* [Page images and extracted text]
□ □ □ □ □ □ □
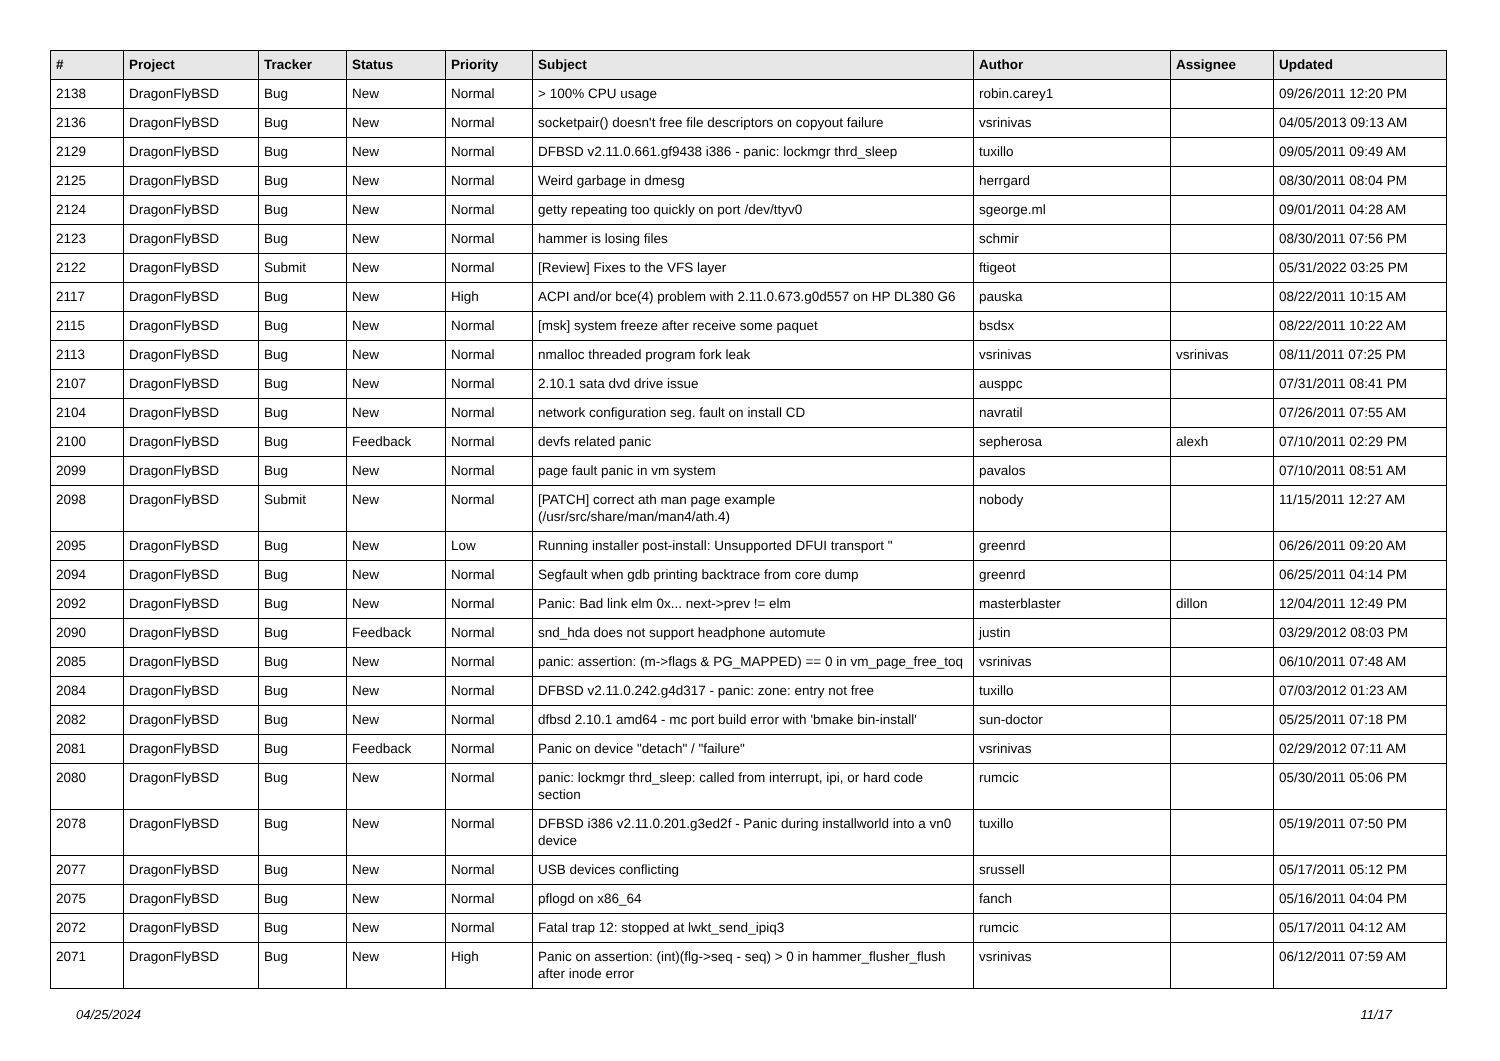| # | Project | Tracker | Status | Priority | Subject | Author | Assignee | Updated |
| --- | --- | --- | --- | --- | --- | --- | --- | --- |
| 2138 | DragonFlyBSD | Bug | New | Normal | > 100% CPU usage | robin.carey1 | | 09/26/2011 12:20 PM |
| 2136 | DragonFlyBSD | Bug | New | Normal | socketpair() doesn't free file descriptors on copyout failure | vsrinivas | | 04/05/2013 09:13 AM |
| 2129 | DragonFlyBSD | Bug | New | Normal | DFBSD v2.11.0.661.gf9438 i386 - panic: lockmgr thrd_sleep | tuxillo | | 09/05/2011 09:49 AM |
| 2125 | DragonFlyBSD | Bug | New | Normal | Weird garbage in dmesg | herrgard | | 08/30/2011 08:04 PM |
| 2124 | DragonFlyBSD | Bug | New | Normal | getty repeating too quickly on port /dev/ttyv0 | sgeorge.ml | | 09/01/2011 04:28 AM |
| 2123 | DragonFlyBSD | Bug | New | Normal | hammer is losing files | schmir | | 08/30/2011 07:56 PM |
| 2122 | DragonFlyBSD | Submit | New | Normal | [Review] Fixes to the VFS layer | ftigeot | | 05/31/2022 03:25 PM |
| 2117 | DragonFlyBSD | Bug | New | High | ACPI and/or bce(4) problem with 2.11.0.673.g0d557 on HP DL380 G6 | pauska | | 08/22/2011 10:15 AM |
| 2115 | DragonFlyBSD | Bug | New | Normal | [msk] system freeze after receive some paquet | bsdsx | | 08/22/2011 10:22 AM |
| 2113 | DragonFlyBSD | Bug | New | Normal | nmalloc threaded program fork leak | vsrinivas | vsrinivas | 08/11/2011 07:25 PM |
| 2107 | DragonFlyBSD | Bug | New | Normal | 2.10.1 sata dvd drive issue | ausppc | | 07/31/2011 08:41 PM |
| 2104 | DragonFlyBSD | Bug | New | Normal | network configuration seg. fault on install CD | navratil | | 07/26/2011 07:55 AM |
| 2100 | DragonFlyBSD | Bug | Feedback | Normal | devfs related panic | sepherosa | alexh | 07/10/2011 02:29 PM |
| 2099 | DragonFlyBSD | Bug | New | Normal | page fault panic in vm system | pavalos | | 07/10/2011 08:51 AM |
| 2098 | DragonFlyBSD | Submit | New | Normal | [PATCH] correct ath man page example (/usr/src/share/man/man4/ath.4) | nobody | | 11/15/2011 12:27 AM |
| 2095 | DragonFlyBSD | Bug | New | Low | Running installer post-install: Unsupported DFUI transport " | greenrd | | 06/26/2011 09:20 AM |
| 2094 | DragonFlyBSD | Bug | New | Normal | Segfault when gdb printing backtrace from core dump | greenrd | | 06/25/2011 04:14 PM |
| 2092 | DragonFlyBSD | Bug | New | Normal | Panic: Bad link elm 0x... next->prev != elm | masterblaster | dillon | 12/04/2011 12:49 PM |
| 2090 | DragonFlyBSD | Bug | Feedback | Normal | snd_hda does not support headphone automute | justin | | 03/29/2012 08:03 PM |
| 2085 | DragonFlyBSD | Bug | New | Normal | panic: assertion: (m->flags & PG_MAPPED) == 0 in vm_page_free_toq | vsrinivas | | 06/10/2011 07:48 AM |
| 2084 | DragonFlyBSD | Bug | New | Normal | DFBSD v2.11.0.242.g4d317 - panic: zone: entry not free | tuxillo | | 07/03/2012 01:23 AM |
| 2082 | DragonFlyBSD | Bug | New | Normal | dfbsd 2.10.1 amd64 - mc port build error with 'bmake bin-install' | sun-doctor | | 05/25/2011 07:18 PM |
| 2081 | DragonFlyBSD | Bug | Feedback | Normal | Panic on device "detach" / "failure" | vsrinivas | | 02/29/2012 07:11 AM |
| 2080 | DragonFlyBSD | Bug | New | Normal | panic: lockmgr thrd_sleep: called from interrupt, ipi, or hard code section | rumcic | | 05/30/2011 05:06 PM |
| 2078 | DragonFlyBSD | Bug | New | Normal | DFBSD i386 v2.11.0.201.g3ed2f - Panic during installworld into a vn0 device | tuxillo | | 05/19/2011 07:50 PM |
| 2077 | DragonFlyBSD | Bug | New | Normal | USB devices conflicting | srussell | | 05/17/2011 05:12 PM |
| 2075 | DragonFlyBSD | Bug | New | Normal | pflogd on x86_64 | fanch | | 05/16/2011 04:04 PM |
| 2072 | DragonFlyBSD | Bug | New | Normal | Fatal trap 12: stopped at lwkt_send_ipiq3 | rumcic | | 05/17/2011 04:12 AM |
| 2071 | DragonFlyBSD | Bug | New | High | Panic on assertion: (int)(flg->seq - seq) > 0 in hammer_flusher_flush after inode error | vsrinivas | | 06/12/2011 07:59 AM |
04/25/2024 11/17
□ □ □ □ □ □ □
* [Exercise details] Please count the lines above that hold the string "Submit" and reply with the number alone.

* [Exercise solution] 2